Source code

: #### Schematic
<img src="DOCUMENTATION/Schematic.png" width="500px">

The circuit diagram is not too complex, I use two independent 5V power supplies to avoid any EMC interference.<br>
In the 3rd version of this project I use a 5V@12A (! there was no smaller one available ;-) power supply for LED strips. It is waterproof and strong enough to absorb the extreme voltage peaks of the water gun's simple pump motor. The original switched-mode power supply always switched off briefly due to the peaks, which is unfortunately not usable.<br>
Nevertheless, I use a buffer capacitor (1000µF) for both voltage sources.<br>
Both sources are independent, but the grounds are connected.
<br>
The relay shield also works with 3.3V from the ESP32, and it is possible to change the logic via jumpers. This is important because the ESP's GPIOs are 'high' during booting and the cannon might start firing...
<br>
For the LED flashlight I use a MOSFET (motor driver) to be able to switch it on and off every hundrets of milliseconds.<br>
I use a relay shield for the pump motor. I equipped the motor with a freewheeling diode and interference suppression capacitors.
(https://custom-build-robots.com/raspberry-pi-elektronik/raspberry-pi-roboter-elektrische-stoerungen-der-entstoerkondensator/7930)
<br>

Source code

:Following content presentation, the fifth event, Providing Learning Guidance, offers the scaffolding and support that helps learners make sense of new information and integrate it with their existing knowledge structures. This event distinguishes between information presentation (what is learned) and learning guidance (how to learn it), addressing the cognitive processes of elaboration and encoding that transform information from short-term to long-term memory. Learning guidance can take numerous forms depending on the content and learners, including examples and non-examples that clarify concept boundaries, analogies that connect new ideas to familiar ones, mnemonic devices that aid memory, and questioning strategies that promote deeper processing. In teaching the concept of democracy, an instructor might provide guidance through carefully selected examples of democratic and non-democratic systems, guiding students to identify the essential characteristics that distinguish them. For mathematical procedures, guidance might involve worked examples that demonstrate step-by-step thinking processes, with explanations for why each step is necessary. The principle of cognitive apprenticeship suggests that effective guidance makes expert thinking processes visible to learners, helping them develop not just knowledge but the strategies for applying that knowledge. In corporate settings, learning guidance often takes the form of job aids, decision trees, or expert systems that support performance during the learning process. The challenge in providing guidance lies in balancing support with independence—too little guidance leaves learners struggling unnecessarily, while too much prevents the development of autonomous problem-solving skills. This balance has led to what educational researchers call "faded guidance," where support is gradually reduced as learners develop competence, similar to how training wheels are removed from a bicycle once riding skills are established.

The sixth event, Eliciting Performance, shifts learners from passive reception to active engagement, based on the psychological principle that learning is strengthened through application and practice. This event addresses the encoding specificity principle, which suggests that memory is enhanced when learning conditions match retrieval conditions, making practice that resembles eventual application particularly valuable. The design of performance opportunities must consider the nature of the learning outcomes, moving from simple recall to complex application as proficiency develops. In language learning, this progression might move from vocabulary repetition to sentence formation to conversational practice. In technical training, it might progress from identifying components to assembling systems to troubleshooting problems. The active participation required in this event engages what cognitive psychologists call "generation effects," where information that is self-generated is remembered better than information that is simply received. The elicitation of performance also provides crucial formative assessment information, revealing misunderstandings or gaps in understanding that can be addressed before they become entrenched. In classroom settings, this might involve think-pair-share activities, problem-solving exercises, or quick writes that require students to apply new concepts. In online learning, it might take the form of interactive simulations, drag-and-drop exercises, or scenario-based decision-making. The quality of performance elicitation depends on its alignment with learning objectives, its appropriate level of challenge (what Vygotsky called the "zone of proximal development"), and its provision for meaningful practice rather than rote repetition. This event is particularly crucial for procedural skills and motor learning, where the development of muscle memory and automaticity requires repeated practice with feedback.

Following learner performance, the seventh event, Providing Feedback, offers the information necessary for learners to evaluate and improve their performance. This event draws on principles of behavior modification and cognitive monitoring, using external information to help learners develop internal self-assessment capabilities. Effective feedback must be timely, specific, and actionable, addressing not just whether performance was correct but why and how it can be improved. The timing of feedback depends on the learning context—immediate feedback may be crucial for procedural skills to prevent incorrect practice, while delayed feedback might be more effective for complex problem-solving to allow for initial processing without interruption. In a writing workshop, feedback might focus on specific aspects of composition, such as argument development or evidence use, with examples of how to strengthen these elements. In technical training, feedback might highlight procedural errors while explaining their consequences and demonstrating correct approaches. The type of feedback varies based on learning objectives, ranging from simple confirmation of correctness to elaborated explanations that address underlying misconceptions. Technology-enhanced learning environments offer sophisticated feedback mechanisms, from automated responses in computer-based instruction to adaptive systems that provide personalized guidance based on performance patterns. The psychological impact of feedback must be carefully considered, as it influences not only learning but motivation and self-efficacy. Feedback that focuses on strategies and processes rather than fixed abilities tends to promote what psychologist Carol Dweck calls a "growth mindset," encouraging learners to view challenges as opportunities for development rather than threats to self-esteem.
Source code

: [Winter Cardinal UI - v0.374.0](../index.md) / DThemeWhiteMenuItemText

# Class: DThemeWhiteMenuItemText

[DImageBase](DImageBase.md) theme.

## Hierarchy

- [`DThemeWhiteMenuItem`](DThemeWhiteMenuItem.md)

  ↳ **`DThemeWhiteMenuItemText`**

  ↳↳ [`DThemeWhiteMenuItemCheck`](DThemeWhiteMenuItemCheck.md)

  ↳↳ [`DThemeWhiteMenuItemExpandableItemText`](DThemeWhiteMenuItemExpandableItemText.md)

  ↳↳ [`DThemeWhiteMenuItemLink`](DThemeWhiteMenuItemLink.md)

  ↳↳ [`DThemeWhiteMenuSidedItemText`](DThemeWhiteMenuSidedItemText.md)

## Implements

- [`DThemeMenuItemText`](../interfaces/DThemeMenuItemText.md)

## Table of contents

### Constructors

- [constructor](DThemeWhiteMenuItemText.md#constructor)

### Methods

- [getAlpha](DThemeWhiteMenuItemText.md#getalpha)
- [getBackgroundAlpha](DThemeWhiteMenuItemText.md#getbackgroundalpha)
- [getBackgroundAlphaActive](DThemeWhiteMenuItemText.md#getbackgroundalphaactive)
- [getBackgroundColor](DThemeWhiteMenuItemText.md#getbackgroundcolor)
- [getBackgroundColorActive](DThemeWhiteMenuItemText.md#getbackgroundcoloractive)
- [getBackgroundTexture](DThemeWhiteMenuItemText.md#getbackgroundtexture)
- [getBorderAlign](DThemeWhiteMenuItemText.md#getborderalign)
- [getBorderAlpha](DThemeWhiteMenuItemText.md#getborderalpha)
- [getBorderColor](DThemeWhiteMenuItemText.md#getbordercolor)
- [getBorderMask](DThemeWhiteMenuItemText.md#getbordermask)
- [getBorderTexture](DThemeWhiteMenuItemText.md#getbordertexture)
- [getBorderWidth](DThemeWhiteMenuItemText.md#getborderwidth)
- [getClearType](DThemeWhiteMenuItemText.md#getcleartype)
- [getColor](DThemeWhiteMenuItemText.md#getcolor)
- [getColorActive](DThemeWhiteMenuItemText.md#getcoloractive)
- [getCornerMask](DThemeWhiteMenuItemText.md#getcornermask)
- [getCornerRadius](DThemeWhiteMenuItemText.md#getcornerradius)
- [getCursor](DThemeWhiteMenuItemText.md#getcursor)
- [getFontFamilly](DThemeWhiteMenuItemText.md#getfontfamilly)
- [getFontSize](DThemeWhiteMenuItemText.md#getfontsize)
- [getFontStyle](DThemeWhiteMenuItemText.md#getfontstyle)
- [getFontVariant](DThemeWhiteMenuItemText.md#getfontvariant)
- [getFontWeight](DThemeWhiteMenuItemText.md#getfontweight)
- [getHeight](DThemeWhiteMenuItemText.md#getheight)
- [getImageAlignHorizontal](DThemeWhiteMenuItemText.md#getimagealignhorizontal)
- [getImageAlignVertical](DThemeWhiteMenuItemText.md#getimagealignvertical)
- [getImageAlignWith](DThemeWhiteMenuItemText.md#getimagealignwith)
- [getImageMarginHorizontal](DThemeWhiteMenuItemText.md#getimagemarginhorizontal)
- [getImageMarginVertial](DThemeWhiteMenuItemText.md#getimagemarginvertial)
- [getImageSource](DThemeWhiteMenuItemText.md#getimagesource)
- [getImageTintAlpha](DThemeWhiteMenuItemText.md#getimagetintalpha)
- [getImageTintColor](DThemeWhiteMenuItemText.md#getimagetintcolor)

_____

- TASK DETAILS
Edit the rows from the line with "## Implements" up to and including the line with "### Methods" by replacing "Table of contents" with "Contents", and return only those lines with everything else unchanged.

- YOUR SOLUTION
## Implements

- [`DThemeMenuItemText`](../interfaces/DThemeMenuItemText.md)

## Contents

### Constructors

- [constructor](DThemeWhiteMenuItemText.md#constructor)

### Methods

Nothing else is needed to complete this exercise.